La maison de Clément n’était pas bien loin des vignes, mais, malgré la courte distance qui les séparait, il eut l’impression d’un chemin infini, tant la lassitude, due à la fatigue et la chaleur conjuguées, envahissait son corps.
Il poussa le petit portail du jardin mal entretenu, son père n’y prenant pas garde, si bien qu’on l’eût presque dit à l’abandon, tant les herbes folles avaient envahi les parterres de rosiers, tandis qu’une lutte silencieuse se jouait entre les arbres et le lierre.
A peine eût-il refermé sur lui la porte d’entrée, qu’il fut enveloppé par l’air frais de la maison.
Les volets étant tous tirés, une douce pénombre flottait en chacune des pièces somnolentes, et Clément cru, en se servant une citronnade, qu’il faisait un honteux tintamarre.
En entrant dans sa chambre, il prit son livre « L’enfant de la haute mer » et s’allongea sur son lit, où, au bout de trois pages, il s’endormit.
C’est un bruit de pas, dans l’atelier de sa mère, où ni son père ni Clément n’allaient plus, qui le réveilla.
Un rat, songea-t-il d’abord, un peu assoupi.
Mais les pas n’étaient pas ceux d’un rat.
Un bandit ! pensa-t-il cette fois, complètement réveillé.
Il sentit le premier frisson de la peur parcourir son corps, tandis qu’une sueur fine et froide commençait à perler sur son front. Un bandit ! Et son cœur de bondir dans sa poitrine, et ses dents de mordiller ses lèvres. Angoissé, la respiration courte, il tendait l’oreille.
Le bruit de pas était plutôt léger, comme porté par de petites jambes. Un nain comme dans les livres ? Un nain voleur ? Et méchant ? Que voulait-il prendre ?
Les pensées de Clément avaient chassé sa peur, et rien ne se passait qui justifiât son réveil.
Tout à coup, il entendit la fenêtre de l’atelier s’ouvrir.
Alors, sans plus songer, il prit sa batte de base-ball, décidé à affronter le responsable de ses tourments : nain ou géant, qu’importait ! La colère, désormais, régnait en maître dans l’âme habituellement douce de Clément, et, ainsi armé, il grimpa les marches deux à deux, ouvrit la porte à la volée, et…

Une petite fille se tenait là, face à la fenêtre ronde de l’atelier, immobile, ses cheveux blonds habités de soleil, voletants, caressés par la brise dans une harmonie douce.
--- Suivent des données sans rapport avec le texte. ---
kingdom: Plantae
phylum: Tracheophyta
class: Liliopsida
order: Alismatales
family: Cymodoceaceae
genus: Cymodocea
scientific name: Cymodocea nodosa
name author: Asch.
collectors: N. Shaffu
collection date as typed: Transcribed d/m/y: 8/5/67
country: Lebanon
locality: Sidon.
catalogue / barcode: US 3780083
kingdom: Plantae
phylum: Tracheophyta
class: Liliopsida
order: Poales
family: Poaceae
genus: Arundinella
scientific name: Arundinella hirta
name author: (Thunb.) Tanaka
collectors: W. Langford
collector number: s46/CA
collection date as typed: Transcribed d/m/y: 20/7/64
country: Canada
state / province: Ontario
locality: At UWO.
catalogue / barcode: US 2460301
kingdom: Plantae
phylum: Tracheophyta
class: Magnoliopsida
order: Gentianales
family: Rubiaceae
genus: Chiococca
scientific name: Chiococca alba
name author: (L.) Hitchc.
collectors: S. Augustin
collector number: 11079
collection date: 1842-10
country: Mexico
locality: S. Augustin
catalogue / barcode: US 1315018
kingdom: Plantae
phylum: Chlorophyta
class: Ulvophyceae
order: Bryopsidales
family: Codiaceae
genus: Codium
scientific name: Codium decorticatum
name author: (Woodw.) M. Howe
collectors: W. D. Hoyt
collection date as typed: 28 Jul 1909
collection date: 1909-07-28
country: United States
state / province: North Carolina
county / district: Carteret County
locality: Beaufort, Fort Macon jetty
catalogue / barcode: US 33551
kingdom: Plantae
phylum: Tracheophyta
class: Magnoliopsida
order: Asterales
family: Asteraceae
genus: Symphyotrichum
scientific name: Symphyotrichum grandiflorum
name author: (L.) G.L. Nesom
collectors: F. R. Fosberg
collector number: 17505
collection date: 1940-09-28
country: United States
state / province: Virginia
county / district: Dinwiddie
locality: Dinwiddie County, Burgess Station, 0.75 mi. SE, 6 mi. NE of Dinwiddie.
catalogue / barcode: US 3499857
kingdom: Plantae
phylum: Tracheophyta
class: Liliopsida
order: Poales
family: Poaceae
Un vieux mouchoir blanc noué aux quatre coins lui tenait lieu de chapeau, tandis qu’une robe trop courte recouvrait mal son petit corps trop fluet.
Une paire de chaussettes dépareillées et des sandales trouées aux pieds complétaient le tableau.
Elle baignait dans tout un pan de lumière d’été, auréolée de mille petites poussières, et semblait sortie de nulle part, sinon d’un conte merveilleux d’où elle se serait égarée, pour se retrouver chez Clément, calme et sereine, indifférente au brouhaha incessant du boulevard côtoyant la rue des Saules.
La petite fille pâle respirait la pauvreté, mais non pas le drame qui souvent l’accompagne. Tout en elle était propre, et rien ne laissait à penser qu’elle pût être malheureuse : elle tenait dans ses mains un bouquet d’Arums blancs, et regardait, au loin, la naissance de ses rêves ; un sourire flottait sur ses lèvres rouges, et ses narines délicates palpitaient au son de la vie qui s’annonçait à elle.
Elle avait les yeux bleus azur, piquetés d’or, tel un pastel trop parfait, parsemé ici et là de quelques gouttes de distraction.
Elle était là, si jolie, si petite, fée à la place de nain, que Clément, les yeux écarquillés et la bouche béante, avait lâché sa batte de base-ball, incapable de penser, le regard émerveillé et stupéfait.
Doucement, pour ne pas l’effrayer, la petite fille tourna son visage trop pâle et trop fin, peut-être trop beau aussi, vers Clément, et se mit à lui parler.